**TASK DESCRIPTION:** Each record should be given again exactly as it appears, with no image included.

**RECORDS SHOWN:**
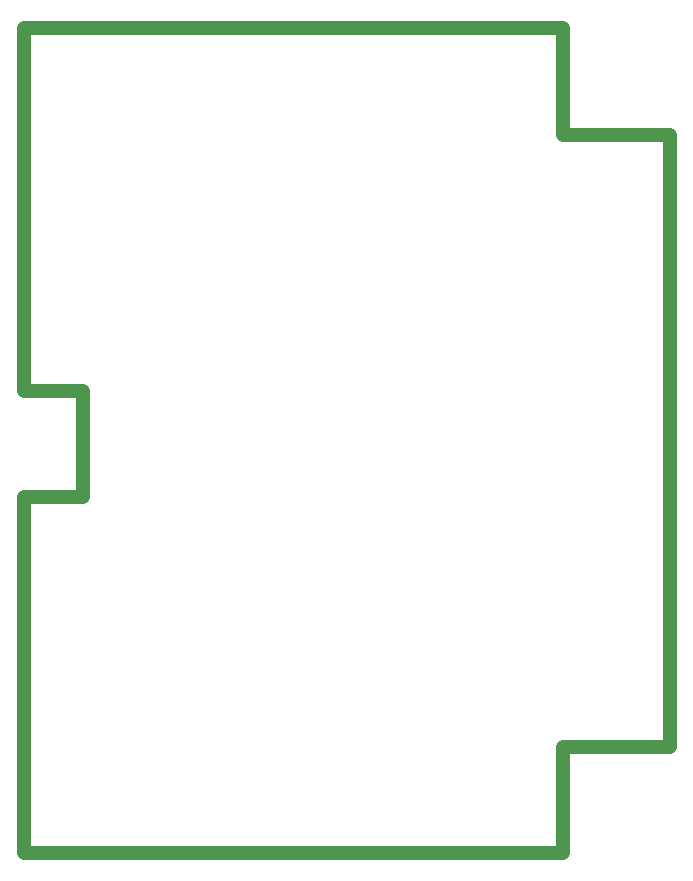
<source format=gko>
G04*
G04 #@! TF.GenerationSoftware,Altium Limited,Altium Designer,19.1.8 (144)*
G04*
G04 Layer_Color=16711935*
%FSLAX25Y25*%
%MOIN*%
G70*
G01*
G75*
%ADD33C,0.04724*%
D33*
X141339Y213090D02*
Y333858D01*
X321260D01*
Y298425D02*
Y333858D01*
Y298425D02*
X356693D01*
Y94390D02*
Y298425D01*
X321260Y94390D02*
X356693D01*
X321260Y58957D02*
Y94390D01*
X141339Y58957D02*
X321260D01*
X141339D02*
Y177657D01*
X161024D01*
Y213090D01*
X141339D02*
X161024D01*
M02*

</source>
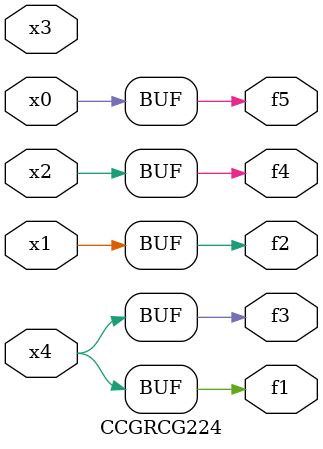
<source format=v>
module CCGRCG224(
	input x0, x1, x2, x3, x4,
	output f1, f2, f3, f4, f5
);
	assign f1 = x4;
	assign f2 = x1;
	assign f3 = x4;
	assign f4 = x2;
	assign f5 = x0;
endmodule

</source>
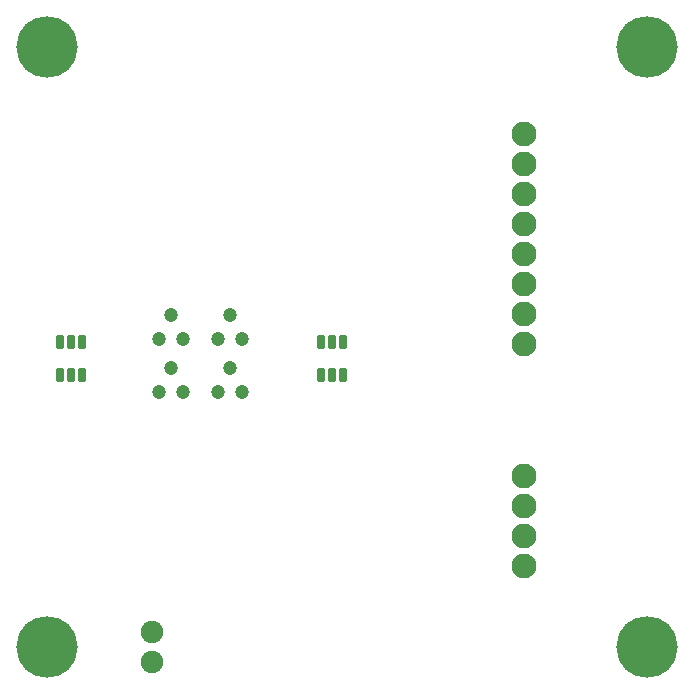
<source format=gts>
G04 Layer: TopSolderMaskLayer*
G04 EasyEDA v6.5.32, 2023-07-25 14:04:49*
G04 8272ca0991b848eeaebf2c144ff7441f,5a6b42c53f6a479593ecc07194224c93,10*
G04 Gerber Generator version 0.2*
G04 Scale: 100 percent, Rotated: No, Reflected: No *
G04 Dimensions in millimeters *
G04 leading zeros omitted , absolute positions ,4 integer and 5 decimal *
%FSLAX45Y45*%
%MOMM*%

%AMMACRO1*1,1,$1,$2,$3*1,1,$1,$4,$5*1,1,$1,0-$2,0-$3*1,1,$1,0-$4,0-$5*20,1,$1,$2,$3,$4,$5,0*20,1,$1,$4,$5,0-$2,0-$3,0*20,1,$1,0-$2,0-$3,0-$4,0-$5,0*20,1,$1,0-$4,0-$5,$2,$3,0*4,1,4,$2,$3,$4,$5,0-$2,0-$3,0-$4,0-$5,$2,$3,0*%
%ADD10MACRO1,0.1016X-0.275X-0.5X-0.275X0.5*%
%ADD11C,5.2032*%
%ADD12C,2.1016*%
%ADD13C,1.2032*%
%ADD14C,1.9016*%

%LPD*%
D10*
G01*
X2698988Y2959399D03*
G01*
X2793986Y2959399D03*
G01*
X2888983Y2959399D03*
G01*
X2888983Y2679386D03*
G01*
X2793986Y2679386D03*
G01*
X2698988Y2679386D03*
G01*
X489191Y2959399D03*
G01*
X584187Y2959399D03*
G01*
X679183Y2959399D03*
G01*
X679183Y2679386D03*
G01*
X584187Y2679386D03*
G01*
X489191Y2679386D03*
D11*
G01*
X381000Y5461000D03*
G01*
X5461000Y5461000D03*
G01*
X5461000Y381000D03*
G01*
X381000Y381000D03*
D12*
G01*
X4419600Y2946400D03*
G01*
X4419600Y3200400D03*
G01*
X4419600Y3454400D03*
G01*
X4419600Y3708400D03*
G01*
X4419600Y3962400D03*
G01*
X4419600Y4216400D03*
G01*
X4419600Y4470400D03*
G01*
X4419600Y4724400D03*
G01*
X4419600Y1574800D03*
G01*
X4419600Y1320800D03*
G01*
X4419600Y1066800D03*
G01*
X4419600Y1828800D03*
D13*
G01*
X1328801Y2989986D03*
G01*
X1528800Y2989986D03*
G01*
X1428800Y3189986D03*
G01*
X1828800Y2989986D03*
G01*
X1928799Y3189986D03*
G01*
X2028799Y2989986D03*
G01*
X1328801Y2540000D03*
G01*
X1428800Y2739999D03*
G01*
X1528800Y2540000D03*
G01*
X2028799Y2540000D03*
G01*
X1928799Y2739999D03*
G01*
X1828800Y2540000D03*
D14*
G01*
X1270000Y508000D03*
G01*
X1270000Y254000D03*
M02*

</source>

**SOLUTION TO THE EXERCISE:**
<source format=gko>
G04*
G04 #@! TF.GenerationSoftware,Altium Limited,Altium Designer,19.1.8 (144)*
G04*
G04 Layer_Color=16711935*
%FSLAX25Y25*%
%MOIN*%
G70*
G01*
G75*
%ADD33C,0.04724*%
D33*
X141339Y213090D02*
Y333858D01*
X321260D01*
Y298425D02*
Y333858D01*
Y298425D02*
X356693D01*
Y94390D02*
Y298425D01*
X321260Y94390D02*
X356693D01*
X321260Y58957D02*
Y94390D01*
X141339Y58957D02*
X321260D01*
X141339D02*
Y177657D01*
X161024D01*
Y213090D01*
X141339D02*
X161024D01*
M02*

</source>
<source format=v>
module CCGRCG224(
	input x0, x1, x2, x3, x4,
	output f1, f2, f3, f4, f5
);
	assign f1 = x4;
	assign f2 = x1;
	assign f3 = x4;
	assign f4 = x2;
	assign f5 = x0;
endmodule

</source>
<source format=gts>
G04 Layer: TopSolderMaskLayer*
G04 EasyEDA v6.5.32, 2023-07-25 14:04:49*
G04 8272ca0991b848eeaebf2c144ff7441f,5a6b42c53f6a479593ecc07194224c93,10*
G04 Gerber Generator version 0.2*
G04 Scale: 100 percent, Rotated: No, Reflected: No *
G04 Dimensions in millimeters *
G04 leading zeros omitted , absolute positions ,4 integer and 5 decimal *
%FSLAX45Y45*%
%MOMM*%

%AMMACRO1*1,1,$1,$2,$3*1,1,$1,$4,$5*1,1,$1,0-$2,0-$3*1,1,$1,0-$4,0-$5*20,1,$1,$2,$3,$4,$5,0*20,1,$1,$4,$5,0-$2,0-$3,0*20,1,$1,0-$2,0-$3,0-$4,0-$5,0*20,1,$1,0-$4,0-$5,$2,$3,0*4,1,4,$2,$3,$4,$5,0-$2,0-$3,0-$4,0-$5,$2,$3,0*%
%ADD10MACRO1,0.1016X-0.275X-0.5X-0.275X0.5*%
%ADD11C,5.2032*%
%ADD12C,2.1016*%
%ADD13C,1.2032*%
%ADD14C,1.9016*%

%LPD*%
D10*
G01*
X2698988Y2959399D03*
G01*
X2793986Y2959399D03*
G01*
X2888983Y2959399D03*
G01*
X2888983Y2679386D03*
G01*
X2793986Y2679386D03*
G01*
X2698988Y2679386D03*
G01*
X489191Y2959399D03*
G01*
X584187Y2959399D03*
G01*
X679183Y2959399D03*
G01*
X679183Y2679386D03*
G01*
X584187Y2679386D03*
G01*
X489191Y2679386D03*
D11*
G01*
X381000Y5461000D03*
G01*
X5461000Y5461000D03*
G01*
X5461000Y381000D03*
G01*
X381000Y381000D03*
D12*
G01*
X4419600Y2946400D03*
G01*
X4419600Y3200400D03*
G01*
X4419600Y3454400D03*
G01*
X4419600Y3708400D03*
G01*
X4419600Y3962400D03*
G01*
X4419600Y4216400D03*
G01*
X4419600Y4470400D03*
G01*
X4419600Y4724400D03*
G01*
X4419600Y1574800D03*
G01*
X4419600Y1320800D03*
G01*
X4419600Y1066800D03*
G01*
X4419600Y1828800D03*
D13*
G01*
X1328801Y2989986D03*
G01*
X1528800Y2989986D03*
G01*
X1428800Y3189986D03*
G01*
X1828800Y2989986D03*
G01*
X1928799Y3189986D03*
G01*
X2028799Y2989986D03*
G01*
X1328801Y2540000D03*
G01*
X1428800Y2739999D03*
G01*
X1528800Y2540000D03*
G01*
X2028799Y2540000D03*
G01*
X1928799Y2739999D03*
G01*
X1828800Y2540000D03*
D14*
G01*
X1270000Y508000D03*
G01*
X1270000Y254000D03*
M02*

</source>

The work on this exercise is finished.